その甘く温かい液体が、私の心をさらに、落ち着かせていく。
私は、カップを置き、そして迷うことなく、あの練習室の、ドアを開けた。
ひんやりとした空気と、ラバーの匂いが、私を迎える。
ここが、私の、聖域。
ここが、私の、戦場。
私は、卓球マシンの、スイッチを入れた。
そして、毎日、私が、私自身に課したメニュー。
フットワークの練習を、開始した。
マシンから放たれる、弾丸のようなボール。
フォアとバックに、交互に、そしてランダムに振られるそのボールに対し、私は舞うようにステップを、踏む。
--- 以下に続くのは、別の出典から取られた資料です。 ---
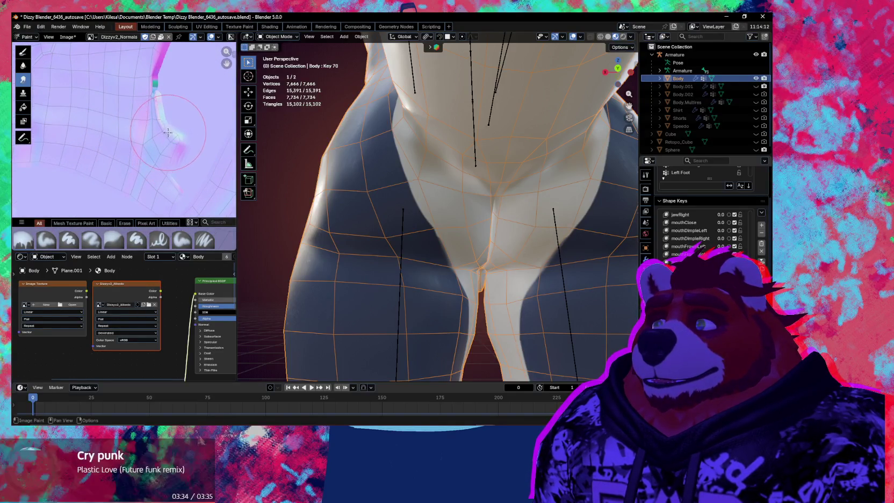
- Brush over the pink seam streak on the normal map to smooth it away
{"action": "scroll", "coordinate": [168, 156], "scroll_direction": "down", "scroll_amount": 2}
{"action": "scroll", "coordinate": [172, 168], "scroll_direction": "down", "scroll_amount": 2}
{"action": "left_click_drag", "start_coordinate": [172, 168], "coordinate": [156, 142]}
そして、その全てのボールを、アンチラバーと裏ソフトで、不規則に返していく。
フォアに来たボールを、裏ソフトでドライブ。
バックに来たボールを、アンチで、アンチドライブ。
あるいは、その逆。
高速で動きながら、ラケットを持ち替え、そして、異なる球質を、打ち分ける。
それは、常人には不可能、いや、常人はこんな奇策に頼る必要がないから、不可能なのだろう。
(…いい。動きの精度は、上がっている。コントロールも、問題ない)
練習をしながら、思う。
この練習を、欠かさずやって、もう数年が経つ。
技術は、確かに上がっている。
私の技術は、日々進化し、そして洗練されていく。
(だが…)
私の思考に、一つの疑問が、浮かび上がる。
(…なぜ、体力だけは、つかないのだろうか)
息が、上がる。
足が、重くなる。
肺が、悲鳴を、上げる。
この、身体的な限界は、私がどれだけ努力をしても、決して越えることが、できない壁。
(やはり、過去の、成長期に食べた量が少なかったのが、問題なのか。 それとも、これはどうしようもない体質なのか)
(そんな、医学知識のない私には、分からない)
その理不尽さに、ほんのわずかに、心が揺らぐ。
もし私に、部長のような、体格と体力があったなら。
もし私に、あかねさんのような、天性の明るさが、あったなら。
(…いや)
私は、その思考を、振り払う。
(それも含めて、納得して、この戦術を、取るように、なったんだ)
そうだ。
この、非力さ。
この、脆さ。
それら全てを補って、そしてそれすらも武器として利用するために、私は、この道を、選んだのだ。
これが、私だ。
私は再び、マシンへと向き直る。
その瞳にはもう、迷いはない。
ただひたすらに、ボールを、打ち返す。
日付が、変わるまで。
そして、変わった後も。
私のその、狂気にも満ちた練習量は、誰に知られるでもなく、静かな部屋に、ただ響き渡る、これまでも、これからも
全国の頂という、ただ一つの、目的だけを見据えて。